* [EXERCISE BRIEF]: Look over the lines below. Report each one that includes the string "grounds".

* [SOURCE RECORDS]:
◇ ◇ ◇ ◇

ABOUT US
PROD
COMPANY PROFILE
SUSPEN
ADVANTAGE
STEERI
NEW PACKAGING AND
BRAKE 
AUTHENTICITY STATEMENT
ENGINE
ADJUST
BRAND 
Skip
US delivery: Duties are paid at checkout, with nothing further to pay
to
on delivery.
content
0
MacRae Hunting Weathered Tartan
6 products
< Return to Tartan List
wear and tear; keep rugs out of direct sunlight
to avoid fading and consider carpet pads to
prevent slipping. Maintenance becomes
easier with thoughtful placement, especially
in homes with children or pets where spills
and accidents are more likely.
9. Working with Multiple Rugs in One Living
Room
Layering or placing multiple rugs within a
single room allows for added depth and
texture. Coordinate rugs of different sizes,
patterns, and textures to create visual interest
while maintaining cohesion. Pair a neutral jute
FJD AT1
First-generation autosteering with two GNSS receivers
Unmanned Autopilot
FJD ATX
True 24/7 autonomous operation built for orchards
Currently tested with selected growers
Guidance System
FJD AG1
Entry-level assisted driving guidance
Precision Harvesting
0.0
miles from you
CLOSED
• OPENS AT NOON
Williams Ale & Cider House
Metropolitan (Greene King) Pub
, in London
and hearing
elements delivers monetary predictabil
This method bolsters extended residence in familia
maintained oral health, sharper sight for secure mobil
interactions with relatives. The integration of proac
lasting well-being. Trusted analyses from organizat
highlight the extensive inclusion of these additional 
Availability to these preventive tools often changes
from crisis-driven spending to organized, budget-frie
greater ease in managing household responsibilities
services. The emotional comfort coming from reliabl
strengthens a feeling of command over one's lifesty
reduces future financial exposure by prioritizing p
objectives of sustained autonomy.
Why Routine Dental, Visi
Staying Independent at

◇ ◇ ◇ ◇

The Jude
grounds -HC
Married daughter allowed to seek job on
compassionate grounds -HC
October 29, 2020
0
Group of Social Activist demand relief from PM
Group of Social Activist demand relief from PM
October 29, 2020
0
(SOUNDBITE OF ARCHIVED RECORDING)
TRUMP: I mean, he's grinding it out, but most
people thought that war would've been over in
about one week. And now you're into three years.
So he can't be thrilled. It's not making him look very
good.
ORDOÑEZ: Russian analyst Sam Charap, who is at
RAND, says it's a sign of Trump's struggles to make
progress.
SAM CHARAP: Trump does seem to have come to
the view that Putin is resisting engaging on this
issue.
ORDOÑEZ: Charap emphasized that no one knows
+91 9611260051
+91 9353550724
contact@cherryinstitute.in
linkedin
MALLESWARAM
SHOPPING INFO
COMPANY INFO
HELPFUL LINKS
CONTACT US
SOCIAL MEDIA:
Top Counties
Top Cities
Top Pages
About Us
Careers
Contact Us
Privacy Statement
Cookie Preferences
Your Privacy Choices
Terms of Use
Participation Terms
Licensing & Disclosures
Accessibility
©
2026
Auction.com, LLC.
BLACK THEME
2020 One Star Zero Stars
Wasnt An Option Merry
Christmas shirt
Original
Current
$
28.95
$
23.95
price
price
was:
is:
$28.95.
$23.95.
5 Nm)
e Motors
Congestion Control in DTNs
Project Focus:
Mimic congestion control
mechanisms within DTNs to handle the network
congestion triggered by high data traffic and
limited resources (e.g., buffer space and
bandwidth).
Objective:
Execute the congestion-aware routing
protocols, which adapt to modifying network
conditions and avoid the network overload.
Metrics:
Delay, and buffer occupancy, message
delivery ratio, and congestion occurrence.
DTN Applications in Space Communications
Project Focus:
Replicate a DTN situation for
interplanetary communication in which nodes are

◇ ◇ ◇ ◇

* [OUTPUT FOR THIS TASK]:
grounds -HC
compassionate grounds -HC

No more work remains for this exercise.